Newcastle upon Tyne
No telephone number yet -
email via website:
Thu & Fri: 6 -10pm
Sat & Sun: 11am-10pm
This place is not just unlikely: for most of the time it doesn’t even exist.
The Beacon is a community-focussed business centre, sitting where Westgate Road meets Wingrove. Opened in 2012 on the site of what used to be a fire station, I have actually been here for the odd meeting. To the right of the main entrance is a café, where I might once have had a coffee. They have sandwiches, probably, and baked potatoes, maybe, but it’s not the sort of place that would demand a review on this page. Or so I thought, until I heard whispers from an Indian friend that something very interesting happens there after office hours.
Once the office workers have left and darkness falls, a separate army moves in and transforms the place into one of the most exciting new eateries in the City, a Southern Indian as authentic as any you could wish for. That was the rumour: Mrs Diner and I set off one blustery evening, intrigued to find out if we could really find the flavours of Tamil Nadu and Karnataka in a humble café on the West Road.
Our drinks gave the first hint. My mango lassi was pukka, sweet fruit in proper balance with the lactic tang of yoghurt and, perhaps, just a touch of salt. Mrs Diner’s mango fizz was similarly refreshing. Then the food arrived, and with it came the superlatives.
“Flipping amazing,” I muttered in the direction of a portion of chilli paneer in which batons of the cheese had been fried with onions and peppers before being coated in a rich, addictive chilli sauce. Actually, the word I used might not have been “flipping”.
“Fabulous — try this,” came Mrs Diner’s response, as she impaled a perfectly crisp medhu vada - a southern indian doughnut made using skinned black lentil batter - and dunked it in a judiciously spiced tomato chutney.
Gobi 65 was a triumph. I’ve had Chicken 65 before (there’s no consensus on where the “65” comes from, although some say it was invented in a Madras hotel in 1965, others that it has 65 spices, which it doesn’t) but this rendition turned the humble cauliflower into a delight of garlic, ginger and chilli.
Our final starter, all served in dinky silver tiffin plates, was a knock-out lamb chukka, a dry-cooked dish in which the meat had made friends some with properly softened onions and a beguiling fennely spice mix.
For me the test of any good South Indian restaurant has to be the dosa. Down on Newcastle’s Quayside, the Keralan restaurant Rasa (now mysteriously renamed Ury) had always satisfied my cravings for this wafer-thin fermented vegetable pancake. But Dosa Kitchen is true to its name. Ours had a wonderful depth of flavour (a tribute to long fermentation) and was served with a tangy sambar and some lively coconut and spiced tomato chutneys. I don’t recall having had more enjoyment from £4.10 in a very long time.
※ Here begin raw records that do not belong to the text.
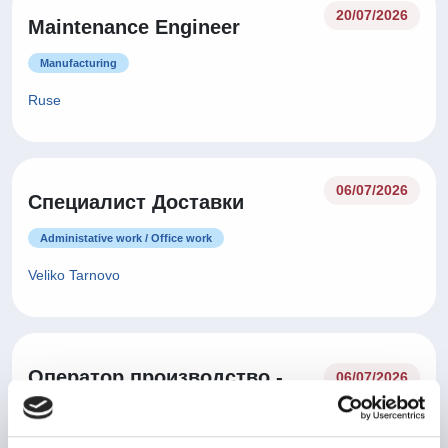
20/07/2026
Maintenance Engineer
Manufacturing
Ruse
06/07/2026
Специалист Доставки
Administative work / Office work
Veliko Tarnovo
Оператор производство -
06/07/2026
Лекарствени продукти
Health Care and Pharmaceutical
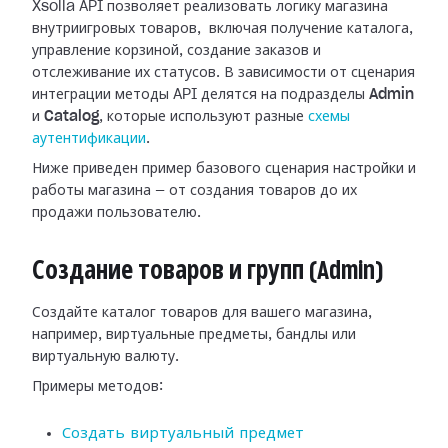
Xsolla API позволяет реализовать логику магазина
внутриигровых товаров, включая получение каталога,
управление корзиной, создание заказов и
отслеживание их статусов. В зависимости от сценария
интеграции методы API делятся на подразделы
Admin
и
Catalog
, которые используют разные
схемы
аутентификации
.
Ниже приведен пример базового сценария настройки и
работы магазина — от создания товаров до их
продажи пользователю.
Создание товаров и групп (Admin)
Создайте каталог товаров для вашего магазина,
например, виртуальные предметы, бандлы или
виртуальную валюту.
Примеры методов:
Создать виртуальный предмет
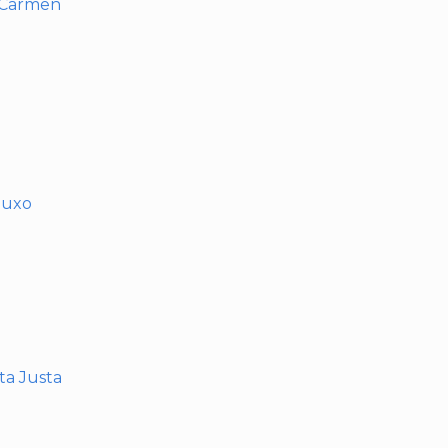
l Carmen
muxo
nta Justa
Mrs Diner’s Uttapam (don’t you just love these names?) was a slightly thicker version of the same batter, like a flattened crumpet, and equally good.
We had struggled to decide what to order - honestly, I could happily have stayed all night and tried the lot (they do a feast on Sundays, which is the proper way to try South Indian food) - but the owner went out of his way to talk us through the dishes and make recommendations.
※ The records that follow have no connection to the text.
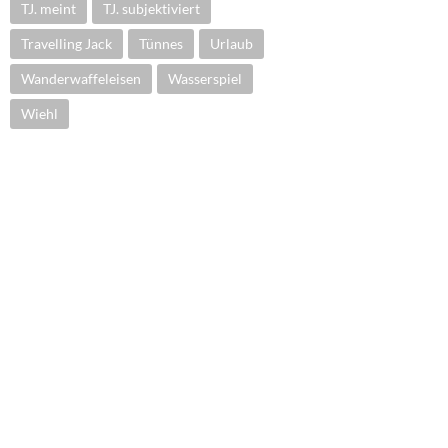
TJ. meint
TJ. subjektiviert
Travelling Jack
Tünnes
Urlaub
Wanderwaffeleisen
Wasserspiel
Wiehl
You won’t find any chicken tikka masala on this menu, thankfully, but if you’re concerned about not knowing what you’re ordering, then don’t be: the staff we spoke to were all supremely friendly and very much knew what they were about. It’s a place brimming with genuine warmth and dollops of enthusiasm.
I had been really looking forward to trying their homemade kulfi, a subcontinental ice-cream treat of sheer decadence when done right, but they had run out, so we finished with coffee made from a mix sent over from the old country that included ground roasted chicory. The kulfi will have to wait until next time. And there will be many next times.
At the moment they don’t even have a telephone: to make a reservation you need to go on their Facebook page (linked from the website) and send them a message. You’ll get a cheery reply and a secret mobile number to call.
Towards the end of our meal, the chef, Sudharsan Prabu, came out to check what we’d thought of his cooking. I tried to avoid going into full-on sycophantic mode. A little online research reveals that Sudharsan used to work at the Dakshin in the Park Sheraton in Chennai — it is famous for its South Indian dishes. That he should now pop up (literally) in this unlikely spot on the West Road is a treat that needs to be exploited by anyone who claims to like Indian food in our region.
Dosa Kitchen does describe itself as a “pop-up” restaurant, which refers to their opening hours and strange location. Let’s make sure they don’t feel the need to pop down again anytime soon: just go.